Aufgabe
Wie alt sind die Ochsen Maxl und Wiggerl laut dem Artikel zur Leonhardifahrt?

### Textauszug ###

Fürstenfeldbruck:Premiere für Maxl und Wiggerl

Lesezeit: 3 min

Die Leonhardifahrt ist neben dem Volksfest die größte Brauchtumsveranstaltung in Fürstenfeldbruck. (Foto: Johannes Simon)

Nach mehrjähriger Pause wird bei der Leonhardifahrt der Wagen des Edigna-Vereins wieder von einem Ochsengespann gezogen. Tausende Zuschauer säumen am Samstag die Straßen.

Von Stefan Salger, Fürstenfeldbruck

Maxl und Wiggerl haben sich ins Zeug gelegt, damit kein Schatten auf ihren Premierentag fällt. Und diese Aufgabe fing lange an, bevor die beiden vier Jahre alten Ochsen am Samstagnachmittag den mit gelben Herbstastern geschmückten Wagen des Edigna-Vereins zwei Runden durch die Brucker Innenstadt ziehen. Denn Maxl und Wiggerl haben alles aufgefressen, was man ihnen vor Antritt der Reise in Tiefenbach bei Landshut so vorgesetzt hat. Ordentlich Heu, darunter auch die Leibspeise Waldheu, und zur Feier des Tages auch Gelbe Rüben fast ohne Ende. Wer brav auffrisst, der wird mit gutem Wetter belohnt, heißt es.

### Datenauszug ###

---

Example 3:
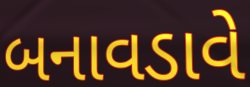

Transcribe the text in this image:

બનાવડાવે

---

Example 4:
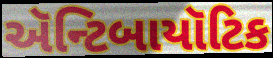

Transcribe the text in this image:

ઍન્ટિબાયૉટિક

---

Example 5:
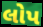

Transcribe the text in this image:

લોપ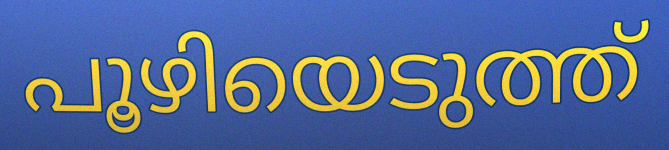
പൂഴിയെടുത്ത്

###
### Datenauszug ###

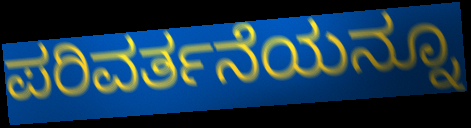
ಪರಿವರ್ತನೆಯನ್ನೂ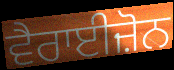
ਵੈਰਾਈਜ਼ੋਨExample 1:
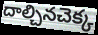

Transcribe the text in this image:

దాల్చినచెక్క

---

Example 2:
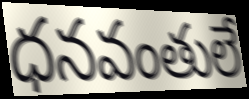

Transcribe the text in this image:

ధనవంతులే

###
### Datenauszug ###

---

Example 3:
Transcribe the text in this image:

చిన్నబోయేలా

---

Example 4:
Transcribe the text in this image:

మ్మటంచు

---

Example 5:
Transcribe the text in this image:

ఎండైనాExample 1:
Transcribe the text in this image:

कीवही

###

Ergebnis
Sie sind vier Jahre alt.